Universal health coverage and development

Published on 5 April 2019

As the call is made this World Health Day for global leaders to ensure health for all becomes a reality, the need to achieve universal health coverage (UHC) has never been so acute.  Both in terms of addressing the growing burden of non-communicable diseases such as heart attacks and strokes which account for 71 per cent of all deaths globally, and in tackling and preventing the spread of infectious diseases such as influenza, Zika and Ebola. 

Beni, North Kivu region, Democratic Republic of Congo. general hospital of Beni. Photo: World Bank / Vincent Tremeau
Beni, North Kivu region, Democratic Republic of Congo.  general hospital of Beni.
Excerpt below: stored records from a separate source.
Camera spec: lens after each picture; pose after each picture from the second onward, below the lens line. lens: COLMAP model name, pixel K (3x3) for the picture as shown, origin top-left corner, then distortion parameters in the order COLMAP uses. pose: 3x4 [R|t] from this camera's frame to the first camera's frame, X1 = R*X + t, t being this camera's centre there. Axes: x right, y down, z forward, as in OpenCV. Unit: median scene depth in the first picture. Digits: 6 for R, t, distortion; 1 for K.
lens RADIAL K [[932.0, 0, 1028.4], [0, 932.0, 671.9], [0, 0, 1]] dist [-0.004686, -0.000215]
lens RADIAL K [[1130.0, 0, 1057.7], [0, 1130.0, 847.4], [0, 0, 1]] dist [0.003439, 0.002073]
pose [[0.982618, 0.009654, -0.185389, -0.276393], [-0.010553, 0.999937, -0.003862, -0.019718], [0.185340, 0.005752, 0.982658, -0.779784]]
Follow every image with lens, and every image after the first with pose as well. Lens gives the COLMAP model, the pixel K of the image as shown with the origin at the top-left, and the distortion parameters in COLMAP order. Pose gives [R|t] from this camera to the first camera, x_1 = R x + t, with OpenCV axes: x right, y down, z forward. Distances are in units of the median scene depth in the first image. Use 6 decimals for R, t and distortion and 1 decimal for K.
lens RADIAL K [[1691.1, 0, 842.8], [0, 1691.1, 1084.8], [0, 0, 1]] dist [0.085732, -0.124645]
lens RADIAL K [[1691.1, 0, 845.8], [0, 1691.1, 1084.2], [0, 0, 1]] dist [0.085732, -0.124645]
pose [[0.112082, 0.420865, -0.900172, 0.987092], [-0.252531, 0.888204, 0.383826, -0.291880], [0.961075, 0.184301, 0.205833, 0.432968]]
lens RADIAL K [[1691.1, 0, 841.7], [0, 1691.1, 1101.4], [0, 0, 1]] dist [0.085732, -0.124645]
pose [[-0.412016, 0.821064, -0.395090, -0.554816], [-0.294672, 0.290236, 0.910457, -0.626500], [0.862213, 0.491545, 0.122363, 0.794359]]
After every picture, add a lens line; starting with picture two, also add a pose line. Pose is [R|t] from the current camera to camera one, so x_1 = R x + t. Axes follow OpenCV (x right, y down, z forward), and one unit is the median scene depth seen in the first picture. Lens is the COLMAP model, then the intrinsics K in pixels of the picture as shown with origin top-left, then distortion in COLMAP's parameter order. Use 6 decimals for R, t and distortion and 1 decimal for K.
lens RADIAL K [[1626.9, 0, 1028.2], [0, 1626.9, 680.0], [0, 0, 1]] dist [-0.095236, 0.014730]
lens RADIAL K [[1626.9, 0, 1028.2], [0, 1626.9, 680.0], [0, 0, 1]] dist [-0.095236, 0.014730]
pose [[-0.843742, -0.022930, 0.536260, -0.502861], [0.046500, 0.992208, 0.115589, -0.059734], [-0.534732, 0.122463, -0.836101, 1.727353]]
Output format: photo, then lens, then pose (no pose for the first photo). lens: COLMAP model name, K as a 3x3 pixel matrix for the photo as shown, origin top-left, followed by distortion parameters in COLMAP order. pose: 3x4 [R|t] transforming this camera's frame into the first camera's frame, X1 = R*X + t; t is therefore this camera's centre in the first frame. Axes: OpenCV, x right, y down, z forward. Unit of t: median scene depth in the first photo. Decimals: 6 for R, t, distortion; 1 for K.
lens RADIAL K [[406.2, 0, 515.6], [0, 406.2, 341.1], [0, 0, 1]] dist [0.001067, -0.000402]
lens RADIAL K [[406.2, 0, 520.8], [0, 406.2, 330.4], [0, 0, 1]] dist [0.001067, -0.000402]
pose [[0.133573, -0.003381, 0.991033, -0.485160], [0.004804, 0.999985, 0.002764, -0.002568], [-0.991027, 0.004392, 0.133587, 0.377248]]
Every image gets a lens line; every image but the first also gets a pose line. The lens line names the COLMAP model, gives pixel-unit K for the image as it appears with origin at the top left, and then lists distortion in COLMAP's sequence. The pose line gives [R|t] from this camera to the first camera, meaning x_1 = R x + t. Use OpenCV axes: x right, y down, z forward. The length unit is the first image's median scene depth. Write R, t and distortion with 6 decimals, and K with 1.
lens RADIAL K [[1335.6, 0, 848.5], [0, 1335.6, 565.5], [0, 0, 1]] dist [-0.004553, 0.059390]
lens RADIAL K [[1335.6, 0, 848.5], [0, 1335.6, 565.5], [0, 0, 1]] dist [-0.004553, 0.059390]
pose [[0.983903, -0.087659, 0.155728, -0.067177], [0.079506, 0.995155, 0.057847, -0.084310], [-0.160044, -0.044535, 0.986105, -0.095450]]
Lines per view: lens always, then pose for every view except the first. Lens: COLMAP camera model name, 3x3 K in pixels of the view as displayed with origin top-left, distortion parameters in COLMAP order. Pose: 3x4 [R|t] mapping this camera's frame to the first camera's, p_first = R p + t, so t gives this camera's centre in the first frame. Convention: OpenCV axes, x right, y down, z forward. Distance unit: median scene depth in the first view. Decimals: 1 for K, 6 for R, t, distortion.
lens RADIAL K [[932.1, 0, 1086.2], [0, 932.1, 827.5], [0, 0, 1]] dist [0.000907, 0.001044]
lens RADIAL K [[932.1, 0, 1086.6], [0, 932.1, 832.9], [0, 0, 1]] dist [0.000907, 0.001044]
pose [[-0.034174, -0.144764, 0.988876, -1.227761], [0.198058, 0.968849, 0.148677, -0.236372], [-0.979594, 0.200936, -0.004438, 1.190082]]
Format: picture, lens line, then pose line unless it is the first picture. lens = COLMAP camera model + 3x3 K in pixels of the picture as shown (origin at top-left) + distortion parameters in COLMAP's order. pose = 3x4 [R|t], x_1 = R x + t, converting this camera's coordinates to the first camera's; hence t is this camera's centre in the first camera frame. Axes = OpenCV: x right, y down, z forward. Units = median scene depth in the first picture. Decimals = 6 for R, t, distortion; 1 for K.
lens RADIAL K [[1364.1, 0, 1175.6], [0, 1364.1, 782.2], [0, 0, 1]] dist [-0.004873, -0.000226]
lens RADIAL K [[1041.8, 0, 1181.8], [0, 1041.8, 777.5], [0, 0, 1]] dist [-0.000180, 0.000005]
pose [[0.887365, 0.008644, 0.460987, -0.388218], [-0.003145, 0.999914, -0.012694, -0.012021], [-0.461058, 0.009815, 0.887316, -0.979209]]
Photo: World Bank / Vincent Tremeau  CC BY-NC-ND 2.0

As IDS Director Professor Melissa Leach highlighted on the anniversary of the Alma Ata Declaration which declared primary health care as critical to achieving health for all:

“To make progress towards the ambitious goal of Universal Health Coverage we must look beyond the technical aspects of health and foster even greater collaboration and coordination across sectors and disciplines, including the social sciences, to ensure that everyone can lead healthy lives, and has access to quality services and care”.

Strengthening health systems

As part of these collaborative efforts, there must be greater focus on strengthening health systems in order to achieve UHC.  In a recent seminar given by Sinead Walsh (EU Ambassador to South Sudan) and Dr Oliver Johnson (Visiting Lecture at King’s College London) described how Sierra Leone’s ‘health system collapsed like a house of cards’ following the outbreak of Ebola.  This was despite commitments made by donor and multilateral agencies to strengthen Sierra Leone’s health systems in the aftermath of the war which ended in 2002.

Indeed, following the outbreak, IDS researchers Dr Gerald Bloom and Hayley Macgregor underlined the critical importance of strengthening health systems, including the provision of widely accessible basic health services, to building people’s and societies’ resilience to future infections and their impact on livelihoods and economic development.

Global efforts have stepped up a gear in recent years.  However, as recent events in Mozambique and the Democratic Republic of Congo (DRC) have demonstrated, countries with weak health systems as well as high levels of poverty and histories of violence and conflict continue to struggle to cope in the face of the intense demands of a disease outbreak or pandemic.  In DRC the current Ebola outbreak has killed 679 people and following Cyclone Idai, there has been a growth in cases of cholera and the first death reported from the disease in Mozambique.

Looking beyond technical solutions to health challenges

Too often global health responses to issues such as disease ‘preparedness’ or antimicrobial resistance (AMR) which remain key obstacles to achieving UHC,  have been overly focused on technical solutions.  For example, researchers, who are part of the Pandemic Preparedness programme funded by the Wellcome Trust have argued disease preparedness strategies are concerned with drugs, vaccines, surveillance systems and scenario planning exercises but do not sufficiently take account of how communities anticipate and manage disease, as well as take account of a broader set of risks including precarious livelihoods, natural disasters and conflict.

Moreover, initiatives to tackle antimicrobial resistance (AMR) have largely centred on creating new antibiotics and undertaking antibiotic resistance surveillance.  Yet many of the problems around AMR arise from the misuse and misdiagnosis of antibiotics which may increase the risk of drug resistance.  As Dr Gerald Bloom and Tom Barker argue effort and resources also need to be invested in ensuring better regulation of the informal markets through which antibiotics to treat infections in both humans and animals are distributed, as well as promoting understanding of the effective use of antibiotics amongst the public and health workers.

An example of a more holistic approach that brings together different sectors and disciplines to tackle these issues is new work been done through the UK Research and Innovation (UKRI) Global Research One Health Poultry Hub.  The hub, led by the Royal Veterinary College and including a number of IDS researchers, will address the need to meet rising demands for poultry meat and eggs in developing countries, while minimising risk to international public health through threats including bacterial food poisoning, strains of avian influenza with epidemic or pandemic potential and increased antimicrobial resistance.

Accountability for Health Equity

This cross-sectoral and multi-disciplinary approach to understanding the barriers to achieving universal health coverage is also integral to one of the other UKRI Global Research Hubs that IDS is involved with.  The Accountability for Informal Urban Equity Hub (ARISE) led by Liverpool School of Tropical Medicine will support marginalised people to claim their rights to health in Sierra Leone, Bangladesh, Kenya and India and build government accountability and capacity to provide citizens with security and services.

Strengthening accountability was also explored in more detail in the IDS Bulletin issue (funded by the Impact Initiative) Accountability for Health Equity: Galvanising a Movement for Universal Coverage.  In this issue, academic, activist and civil society authors argued that greater priority needs to be given to building links and facilitating dialogue across sectors and levels of decision-making and with communities such as indigenous peoples to understand how greater accountability can be achieved.